THE second major requirement to maintain economic equilibrium is able management of the large amounts of cash in the Fund. This management, in an organization from which any member may withdraw at any time, must ultimately convert “paper” power into more effective power. Whether or not it does so will depend on whether the currency which the Fund can supply is more valuable to the member than what that member must give.

It is most important to remember that the world has fashioned other weapons that it believes can serve the ends of economic defense. Past reliance upon these weapons, such as import quotas and clearing agreements, partly explains why countries were not prepared to give unusual power to the management of the Fund.

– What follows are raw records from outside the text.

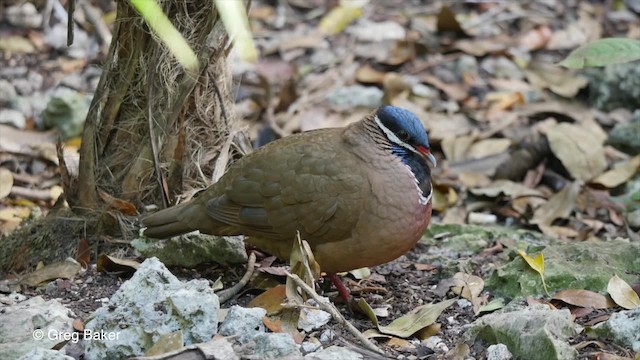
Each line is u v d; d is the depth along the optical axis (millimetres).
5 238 10711
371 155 9133
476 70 16203
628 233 12031
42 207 12320
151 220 9688
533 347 8070
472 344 8547
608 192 13336
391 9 18156
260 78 14836
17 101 14484
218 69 10375
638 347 8281
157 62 9914
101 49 15797
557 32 17359
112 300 8320
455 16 16969
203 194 9695
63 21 16375
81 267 10062
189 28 9984
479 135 14398
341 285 9523
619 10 18250
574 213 12789
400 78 15352
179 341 7848
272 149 9484
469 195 13172
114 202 10148
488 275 10133
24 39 16172
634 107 15219
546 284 9383
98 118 10352
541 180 13727
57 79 15305
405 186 9078
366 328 9031
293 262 8984
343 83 15781
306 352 8312
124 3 9852
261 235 9461
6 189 12344
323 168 9141
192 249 10102
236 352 7855
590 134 13922
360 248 9133
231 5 7234
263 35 17000
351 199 9008
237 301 9562
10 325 8430
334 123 14664
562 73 15969
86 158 10227
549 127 14156
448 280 9898
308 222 9148
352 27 17344
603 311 9094
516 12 17969
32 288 9758
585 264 9617
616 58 10148
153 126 10125
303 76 15938
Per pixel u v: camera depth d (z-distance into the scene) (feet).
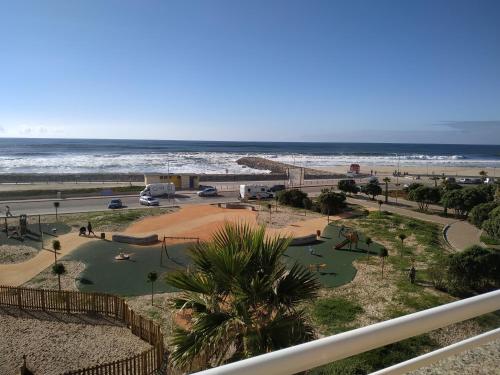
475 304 6.10
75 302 55.83
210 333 20.90
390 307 60.08
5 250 86.84
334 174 265.54
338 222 123.95
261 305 22.31
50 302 56.13
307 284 23.44
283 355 4.45
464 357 8.71
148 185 164.76
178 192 179.42
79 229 107.34
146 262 81.97
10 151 488.44
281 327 21.30
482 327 43.65
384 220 125.08
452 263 64.44
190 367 21.35
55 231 104.01
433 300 62.39
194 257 23.61
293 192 151.43
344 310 58.70
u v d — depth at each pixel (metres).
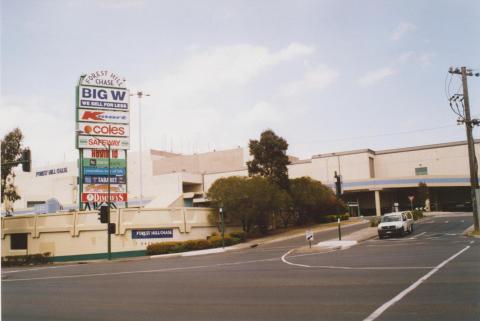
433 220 49.09
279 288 12.55
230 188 43.34
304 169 81.69
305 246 31.53
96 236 38.50
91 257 38.22
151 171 92.75
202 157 92.06
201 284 14.49
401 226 33.12
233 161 88.75
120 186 43.81
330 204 57.84
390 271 14.75
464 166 72.38
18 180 103.06
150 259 32.88
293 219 56.81
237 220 45.81
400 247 24.94
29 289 16.23
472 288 10.87
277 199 44.81
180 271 19.88
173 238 41.06
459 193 75.81
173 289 13.67
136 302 11.62
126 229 39.00
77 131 42.66
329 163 79.12
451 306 9.05
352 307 9.40
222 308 10.07
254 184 43.75
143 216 39.97
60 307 11.59
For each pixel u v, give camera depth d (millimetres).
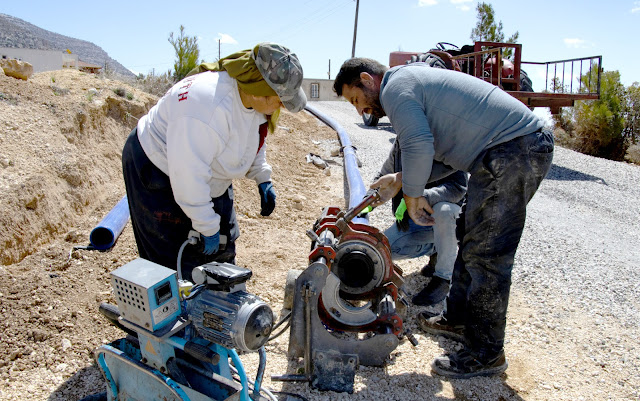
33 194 4148
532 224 6367
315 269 2795
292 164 8492
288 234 5371
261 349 2293
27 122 4926
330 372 2900
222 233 3012
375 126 14141
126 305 2051
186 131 2359
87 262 3961
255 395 2299
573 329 3742
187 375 2158
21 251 3820
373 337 3014
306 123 12727
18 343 2990
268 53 2309
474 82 2770
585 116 19625
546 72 11352
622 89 19828
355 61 3037
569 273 4801
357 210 3197
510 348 3445
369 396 2836
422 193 2742
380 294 3328
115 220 4480
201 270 2086
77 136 5406
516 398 2906
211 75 2488
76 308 3375
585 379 3119
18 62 5715
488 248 2812
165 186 2643
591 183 9266
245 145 2645
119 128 6500
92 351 3027
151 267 2080
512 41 20719
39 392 2674
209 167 2465
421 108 2688
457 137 2758
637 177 10031
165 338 1993
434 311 3877
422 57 3355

But a world which has not known any very satisfactory substitute for capital-lending, since that was abruptly terminated after 1930, has been willing to give stronger powers to the International Bank. As a result, the Bank can specify more stringent conditions in its contracts. A loan from the Bank is a loan — dollars must be repaid with dollars. Securing money from the Fund, however, is a purchase, because if dollars are obtained, full payment for them, at agreed rates of exchange, is given in Dutch guilders, Canadian dollars, New Zealand pounds, or Indian rupees. It is an exchange at an agreed rate — as when a tourist takes dollars to the American Express office in Paris and gets francs. But it is in setting the rates, and in approving advances, that the Fund management must operate with great sensitivity. It is not fiat action but good judgment plus good cash that is necessary to give the Fund great influence.

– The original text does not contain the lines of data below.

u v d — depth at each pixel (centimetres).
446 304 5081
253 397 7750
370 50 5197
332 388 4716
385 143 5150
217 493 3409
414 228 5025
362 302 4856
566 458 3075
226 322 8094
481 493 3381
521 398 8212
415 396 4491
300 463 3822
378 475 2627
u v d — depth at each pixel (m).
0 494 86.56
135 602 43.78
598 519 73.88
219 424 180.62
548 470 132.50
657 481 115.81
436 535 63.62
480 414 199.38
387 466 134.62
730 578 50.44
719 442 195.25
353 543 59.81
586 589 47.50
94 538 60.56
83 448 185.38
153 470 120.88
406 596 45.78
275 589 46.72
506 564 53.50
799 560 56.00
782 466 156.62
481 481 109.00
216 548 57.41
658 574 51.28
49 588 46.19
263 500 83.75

In the debate about the Fund there has been considerable overstatement, especially in terms of its purposes and advantages. The purposes are laudable, to be sure, and some advantages are very clear, but they should be studied with care. In the post-war world it would be extremely difficult to restore a system of free exchange, let alone a full gold standard. This difficulty was recognized by those countries which consented to continue existing exchange restrictions. Supporters of the Fund like to cite as a great advantage the removal by the Fund of such controls. But their removal will not be secured for some time, even though the goal is set at five years, and it could be still further delayed.

The Fund has been created in part because the past network of exchange restrictions has hampered world trade. And now the situation for many countries is so gloomy that exchange controls still must be maintained. What is required is that steps must be taken by the Fund to abandon such controls progressively. But it must be recognized that, as in the case for naval disarmament, economic disarmament has not always been sincerely urged by many nations, whatever the attachment some of them have professed for it.

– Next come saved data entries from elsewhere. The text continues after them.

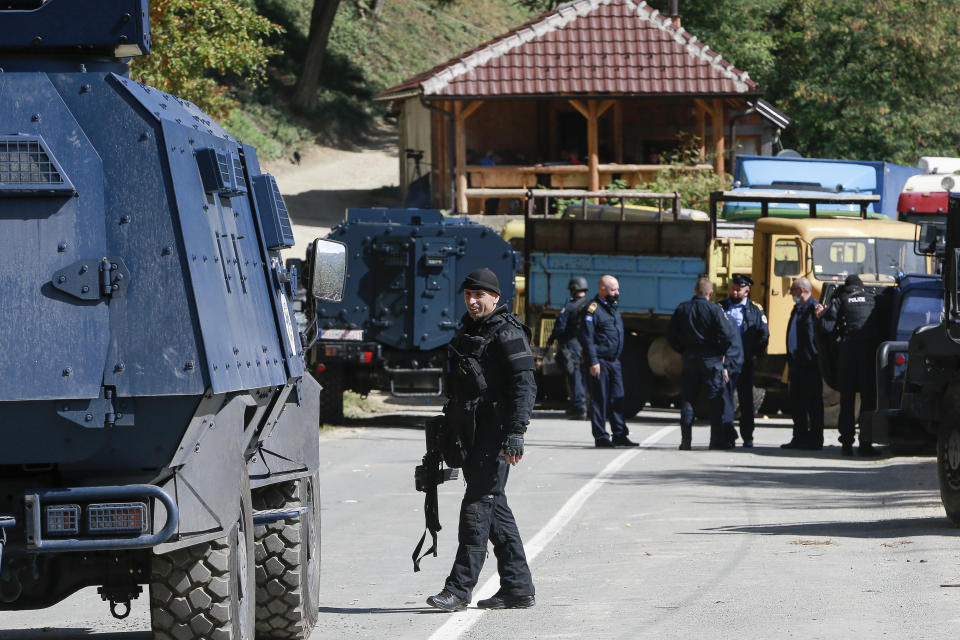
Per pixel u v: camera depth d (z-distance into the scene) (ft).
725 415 161.99
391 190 460.14
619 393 165.17
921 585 75.10
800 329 162.20
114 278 49.16
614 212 243.60
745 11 425.69
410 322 195.00
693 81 371.76
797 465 145.79
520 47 375.25
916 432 132.46
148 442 49.16
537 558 91.45
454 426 72.84
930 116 413.18
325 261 67.10
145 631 73.10
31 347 48.70
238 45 212.02
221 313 51.75
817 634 63.62
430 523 73.87
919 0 417.08
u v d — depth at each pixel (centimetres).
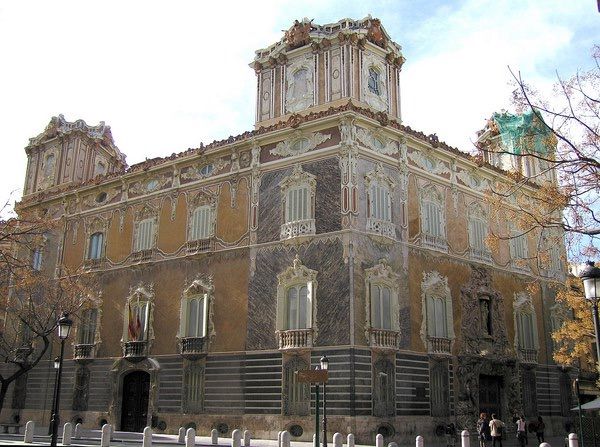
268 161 4097
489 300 4544
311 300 3638
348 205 3666
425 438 3700
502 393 4469
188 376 4103
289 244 3831
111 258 4862
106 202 5075
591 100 2044
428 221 4212
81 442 3438
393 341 3659
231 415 3819
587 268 1731
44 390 4959
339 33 4294
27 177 5972
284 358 3675
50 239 5334
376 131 3953
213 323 4072
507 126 3412
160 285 4466
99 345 4703
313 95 4338
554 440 4309
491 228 4728
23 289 4638
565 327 3881
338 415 3409
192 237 4384
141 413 4338
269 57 4597
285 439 2692
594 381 5259
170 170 4684
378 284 3688
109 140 6059
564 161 2000
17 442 3269
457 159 4509
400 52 4662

United States foreign-trade interests can be helped and protected by a well-functioning international monetary fund. It is equally true that, since we are by far the greatest creditor nation, the Bank offers substantial possibilities for the promotion of our international interests.

Fortunately the world has one important advantage, even in the difficult conditions that now exist, for trying, via the Fund, to hold to desirable trade policies. That advantage lies in the world’s large supply of gold and dollars outside of the United States — a supply that has never been larger. The total amount of gold held or owned outside the United States is now probably very close to $10,000,000,000. In addition, the world has United States dollars amounting to another $10,000,000,000. Thus liquidity is widespread.

There are excellent prospects that trade can be buoyant after the war because of the world’s wartime accumulated needs and the liquid funds possessed by many countries. Buoyant trade will help greatly to keep the world’s production and employment activity at high levels. Under these conditions the Fund and the Bank can help to fashion a prosperous world — one that is willing, through its experience with two new agencies, to collaborate for economic peace.

  1. Except in certain cases the loans are not “tied” to a required purchase of goods in the country which has been the source of the proceeds of the loans. But despite this, lending countries are the source of goods wanted by borrowers who borrow abroad to buy abroad.